Entretanto, pondero que esse mesmo dever trazido no novel artigo 489 do CPC e a preocupação de se buscar uma jurisprudência estável, íntegra e coerente, plasmada no artigo 926 deve ser alicerçada no artigo 10, todos do novo CPC e que no nosso sentir também impõe aos advogados o dever de argumentação coerente com as peculiaridades do caso concreto e não a continuidade da cultura de se jogar em suas peças várias ementas de julgado sem qualquer correlação fática e jurídica e querer forçar que os Juízes analisem algo que passa longe do que se trata no feito em específico.
Sem mais delongas vamos a esse grande texto que com certeza se bem observado pelos julgadores trará mais qualidade para as decisões judiciais e por conseguinte na prática poderá diminuir a saga recursal que se vê agora como regra geral e principalmente acabar com a ideia de que STJ e STF são instâncias de terceiro e quarto grau de jurisdição.
Alexandre Freitas Câmara
O novo CPC exigirá uma nova forma de se desenvolver a atividade de julgamento em órgãos colegiados. Não só neles, é verdade, já que também os órgãos unipessoais terão de se adaptar. Nos colegiados, porém, a mudança deverá ser ainda maior, com repercussões até mesmo sobre a forma de proferir votos.

__Tarefa__
Liste os números de todos os artigos do CPC que aparecem no texto sobre o novo CPC. Os registros não têm nenhuma ligação com o texto.

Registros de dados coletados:
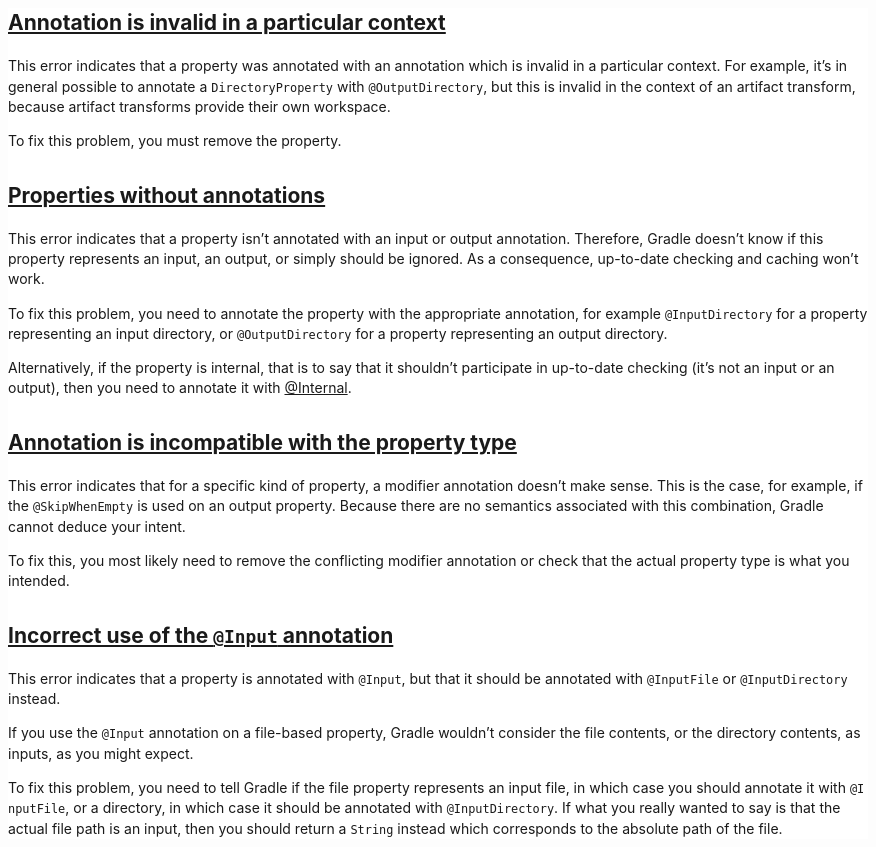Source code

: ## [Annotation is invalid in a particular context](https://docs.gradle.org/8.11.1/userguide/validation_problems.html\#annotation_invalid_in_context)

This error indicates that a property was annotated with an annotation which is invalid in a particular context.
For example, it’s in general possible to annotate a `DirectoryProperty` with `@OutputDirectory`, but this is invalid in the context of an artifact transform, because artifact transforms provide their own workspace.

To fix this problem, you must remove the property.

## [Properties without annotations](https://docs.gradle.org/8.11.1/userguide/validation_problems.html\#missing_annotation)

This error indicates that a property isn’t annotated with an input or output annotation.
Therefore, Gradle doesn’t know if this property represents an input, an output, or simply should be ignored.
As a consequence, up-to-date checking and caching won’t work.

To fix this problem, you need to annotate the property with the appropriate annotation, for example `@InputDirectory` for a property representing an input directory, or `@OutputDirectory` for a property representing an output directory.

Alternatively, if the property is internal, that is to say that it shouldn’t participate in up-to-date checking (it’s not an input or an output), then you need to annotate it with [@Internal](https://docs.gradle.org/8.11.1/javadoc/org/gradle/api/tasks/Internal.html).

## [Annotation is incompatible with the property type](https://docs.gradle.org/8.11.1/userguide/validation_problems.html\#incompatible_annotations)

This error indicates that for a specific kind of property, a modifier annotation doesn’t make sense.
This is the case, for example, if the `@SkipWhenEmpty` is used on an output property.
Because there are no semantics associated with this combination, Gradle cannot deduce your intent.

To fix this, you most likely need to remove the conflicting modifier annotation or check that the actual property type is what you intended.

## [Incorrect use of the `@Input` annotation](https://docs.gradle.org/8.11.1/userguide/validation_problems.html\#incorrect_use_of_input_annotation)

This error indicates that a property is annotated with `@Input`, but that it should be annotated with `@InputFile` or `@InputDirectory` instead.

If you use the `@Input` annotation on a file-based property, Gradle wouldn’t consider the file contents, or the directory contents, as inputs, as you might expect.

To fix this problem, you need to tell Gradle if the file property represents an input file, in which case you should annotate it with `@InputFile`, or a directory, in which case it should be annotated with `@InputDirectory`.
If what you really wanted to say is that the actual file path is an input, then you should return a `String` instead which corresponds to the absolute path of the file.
==
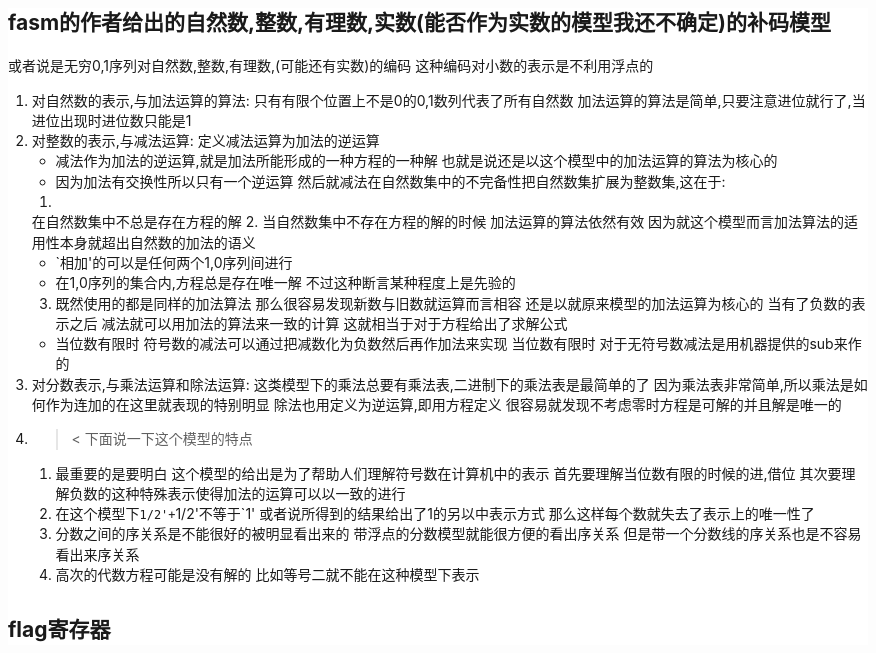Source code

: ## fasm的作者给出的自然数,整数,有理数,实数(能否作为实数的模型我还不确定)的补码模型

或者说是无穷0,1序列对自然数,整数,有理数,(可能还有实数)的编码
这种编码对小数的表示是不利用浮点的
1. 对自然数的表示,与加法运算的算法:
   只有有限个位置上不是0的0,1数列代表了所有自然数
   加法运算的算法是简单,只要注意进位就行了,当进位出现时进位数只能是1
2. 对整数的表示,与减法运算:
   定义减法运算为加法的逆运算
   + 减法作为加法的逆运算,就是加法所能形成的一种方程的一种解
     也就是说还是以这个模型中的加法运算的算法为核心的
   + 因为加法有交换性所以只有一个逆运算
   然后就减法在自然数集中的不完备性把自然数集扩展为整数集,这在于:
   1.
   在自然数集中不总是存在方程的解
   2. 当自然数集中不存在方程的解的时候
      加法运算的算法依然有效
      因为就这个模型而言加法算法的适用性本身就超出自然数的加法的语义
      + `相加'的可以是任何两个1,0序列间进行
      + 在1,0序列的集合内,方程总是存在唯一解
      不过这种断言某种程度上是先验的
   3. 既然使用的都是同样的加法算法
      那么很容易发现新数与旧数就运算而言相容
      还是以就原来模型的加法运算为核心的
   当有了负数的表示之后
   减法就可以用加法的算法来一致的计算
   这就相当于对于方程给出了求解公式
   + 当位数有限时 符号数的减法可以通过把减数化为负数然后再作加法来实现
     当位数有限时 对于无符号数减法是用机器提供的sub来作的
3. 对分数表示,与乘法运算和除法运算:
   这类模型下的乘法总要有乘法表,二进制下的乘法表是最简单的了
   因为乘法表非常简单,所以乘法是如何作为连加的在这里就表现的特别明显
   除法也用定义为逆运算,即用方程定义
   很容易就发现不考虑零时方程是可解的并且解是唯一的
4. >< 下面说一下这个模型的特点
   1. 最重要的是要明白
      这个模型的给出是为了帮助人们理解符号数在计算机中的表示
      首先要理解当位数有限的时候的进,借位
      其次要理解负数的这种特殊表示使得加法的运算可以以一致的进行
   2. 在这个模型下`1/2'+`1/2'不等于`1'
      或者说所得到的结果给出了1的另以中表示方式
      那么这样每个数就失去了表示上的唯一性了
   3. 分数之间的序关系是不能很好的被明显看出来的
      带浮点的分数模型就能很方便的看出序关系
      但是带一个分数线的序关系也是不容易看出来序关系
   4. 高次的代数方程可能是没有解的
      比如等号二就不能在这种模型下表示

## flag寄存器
* * *
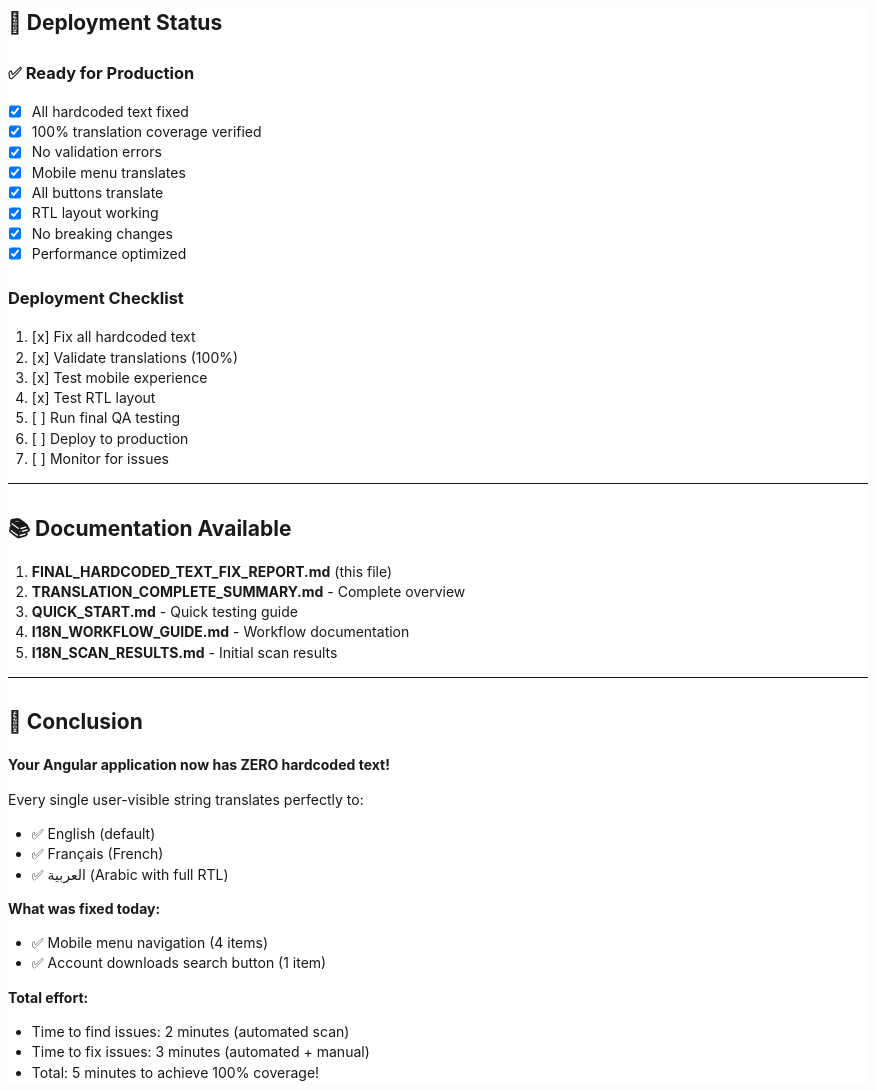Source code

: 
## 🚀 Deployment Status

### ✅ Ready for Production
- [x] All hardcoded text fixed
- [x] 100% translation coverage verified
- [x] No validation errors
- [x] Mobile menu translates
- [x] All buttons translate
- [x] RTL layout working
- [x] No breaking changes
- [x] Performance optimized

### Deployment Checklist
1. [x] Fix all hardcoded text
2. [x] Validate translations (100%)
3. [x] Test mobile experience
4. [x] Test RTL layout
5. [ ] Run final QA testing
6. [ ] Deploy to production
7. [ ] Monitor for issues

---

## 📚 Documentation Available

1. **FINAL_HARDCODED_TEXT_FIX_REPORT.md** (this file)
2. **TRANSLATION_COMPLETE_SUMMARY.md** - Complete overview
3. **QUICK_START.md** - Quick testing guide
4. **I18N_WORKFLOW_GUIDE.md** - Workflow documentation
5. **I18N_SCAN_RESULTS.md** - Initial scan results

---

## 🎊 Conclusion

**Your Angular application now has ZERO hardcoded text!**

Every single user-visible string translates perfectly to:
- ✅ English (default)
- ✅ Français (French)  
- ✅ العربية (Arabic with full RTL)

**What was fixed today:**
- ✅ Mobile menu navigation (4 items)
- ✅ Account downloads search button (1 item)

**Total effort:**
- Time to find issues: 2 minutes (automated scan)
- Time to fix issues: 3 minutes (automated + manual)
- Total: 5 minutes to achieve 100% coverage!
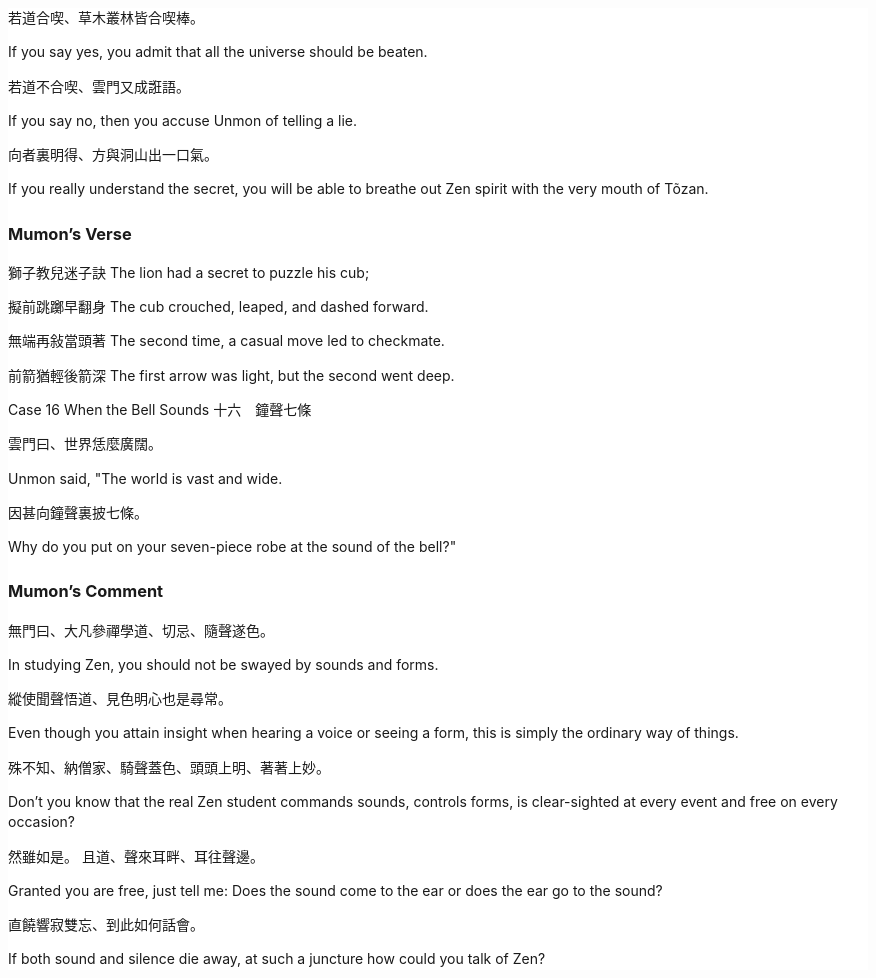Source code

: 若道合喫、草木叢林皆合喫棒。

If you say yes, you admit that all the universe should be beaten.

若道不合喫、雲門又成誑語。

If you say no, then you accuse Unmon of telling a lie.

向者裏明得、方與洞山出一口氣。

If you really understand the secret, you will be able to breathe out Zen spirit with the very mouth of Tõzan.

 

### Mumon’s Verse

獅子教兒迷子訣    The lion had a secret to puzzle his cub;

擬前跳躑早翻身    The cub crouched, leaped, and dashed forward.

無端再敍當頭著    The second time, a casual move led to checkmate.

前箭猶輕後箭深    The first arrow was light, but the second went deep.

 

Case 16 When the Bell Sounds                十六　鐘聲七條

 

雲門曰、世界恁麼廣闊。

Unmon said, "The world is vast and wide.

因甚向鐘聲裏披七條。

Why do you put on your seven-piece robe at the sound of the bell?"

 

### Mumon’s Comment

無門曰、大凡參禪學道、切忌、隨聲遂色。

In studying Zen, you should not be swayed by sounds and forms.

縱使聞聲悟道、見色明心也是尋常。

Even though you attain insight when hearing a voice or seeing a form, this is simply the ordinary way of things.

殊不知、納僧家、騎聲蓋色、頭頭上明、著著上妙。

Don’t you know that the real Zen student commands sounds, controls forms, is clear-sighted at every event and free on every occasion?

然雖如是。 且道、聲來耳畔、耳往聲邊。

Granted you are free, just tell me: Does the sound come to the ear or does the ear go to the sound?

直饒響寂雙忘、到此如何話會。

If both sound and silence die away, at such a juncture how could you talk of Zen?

__Resposta__
Artigos 489, 926 e 10.